Yeah, at what rate is HSBC - HSBC though ?

Its okay saying there are no fees but if they charge you a punitive rate then they get their money. I did an HSBC-HSBC transfer only once about 3 years ago and I thought it was a different currency given the rates they used.


----------



## Bk1302 (Mar 2, 2016)

Thank you


----------



## pumpkins (Oct 13, 2009)

twowheelsgood said:


> This morning at 09:22 XE was at 5.1281
> 
> I transferred 39,000 and got 5.1830 ==> 5.49 fils on the deal at the lowest rate I've ever had. The uplift would be lower if the rate was higher as any fixed charges would be diluted.
> 
> But I'm not complaining at that rate - it was 5.8 when my time here started


Can you sign up to XE from the UAE? I've tried but the list of countries is limited and no sign of the UAE. Would like to take advantages of those rates!


----------



## twowheelsgood (Feb 21, 2013)

pumpkins said:


> Can you sign up to XE from the UAE? I've tried but the list of countries is limited and no sign of the UAE. Would like to take advantages of those rates!


XE is a report of rates between governments - not something you can get anything at.

You knew that really didnt you ?


----------



## Snidfly (Dec 31, 2013)

Try using an FX company as get better rates than banks plus they pick up the fees. I use First Rate FX monthly and had no issues. Once you get an account set up its quick and easy.


----------



## ue95038 (Jan 7, 2016)

Snidfly said:


> Try using an FX company as get better rates than banks plus they pick up the fees. I use First Rate FX monthly and had no issues. Once you get an account set up its quick and easy.

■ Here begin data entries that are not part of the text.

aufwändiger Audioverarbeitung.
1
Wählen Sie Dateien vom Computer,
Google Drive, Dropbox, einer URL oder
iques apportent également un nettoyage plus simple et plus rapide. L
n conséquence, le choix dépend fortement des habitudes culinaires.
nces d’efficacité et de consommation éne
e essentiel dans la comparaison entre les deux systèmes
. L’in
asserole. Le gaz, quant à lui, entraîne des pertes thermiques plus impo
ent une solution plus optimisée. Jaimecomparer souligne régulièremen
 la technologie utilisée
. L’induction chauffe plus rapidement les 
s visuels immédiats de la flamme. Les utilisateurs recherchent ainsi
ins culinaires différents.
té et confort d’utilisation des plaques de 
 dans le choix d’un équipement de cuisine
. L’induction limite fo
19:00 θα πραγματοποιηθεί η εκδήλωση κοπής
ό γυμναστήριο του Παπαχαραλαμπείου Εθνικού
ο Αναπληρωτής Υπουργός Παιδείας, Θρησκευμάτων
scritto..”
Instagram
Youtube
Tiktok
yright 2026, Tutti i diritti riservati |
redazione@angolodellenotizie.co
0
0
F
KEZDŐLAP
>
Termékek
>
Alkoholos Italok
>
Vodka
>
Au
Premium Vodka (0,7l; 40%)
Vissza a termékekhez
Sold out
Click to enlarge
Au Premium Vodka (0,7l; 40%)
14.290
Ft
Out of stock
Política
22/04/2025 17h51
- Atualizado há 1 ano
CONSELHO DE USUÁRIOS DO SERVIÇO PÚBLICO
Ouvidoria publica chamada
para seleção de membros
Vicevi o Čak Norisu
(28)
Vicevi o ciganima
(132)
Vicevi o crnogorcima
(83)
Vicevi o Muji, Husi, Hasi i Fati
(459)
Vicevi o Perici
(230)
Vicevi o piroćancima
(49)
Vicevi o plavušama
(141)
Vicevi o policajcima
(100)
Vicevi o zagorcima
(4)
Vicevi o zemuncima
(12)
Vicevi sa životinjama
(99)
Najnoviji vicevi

RationalFX is no good -advertised rates are way different from the actual rates. Once I finish sign up and uploaded my documents (passport, residency etc) I realised rates are no good. 
I checked with UAE exchange and Al Ansari exchange today and it seems UAE exchange is pretty good. Their rates are 5.16 and the charge is 50 AED fixed. For £2000 one need to pay roughly 10,350 AED (saving of around £50 compared to HSBC rates).


----------



## pumpkins (Oct 13, 2009)

twowheelsgood said:


> XE is a report of rates between governments - not something you can get anything at.
> 
> You knew that really didnt you ?


Are we talking about xe.com? Of course you can transfer with it.


----------



## w_man (Apr 16, 2010)

pumpkins said:


> Are we talking about xe.com? Of course you can transfer with it.


Yup! You can. Unfortunately not for UAE residents though. It's limited to residents of a select few countries only.


----------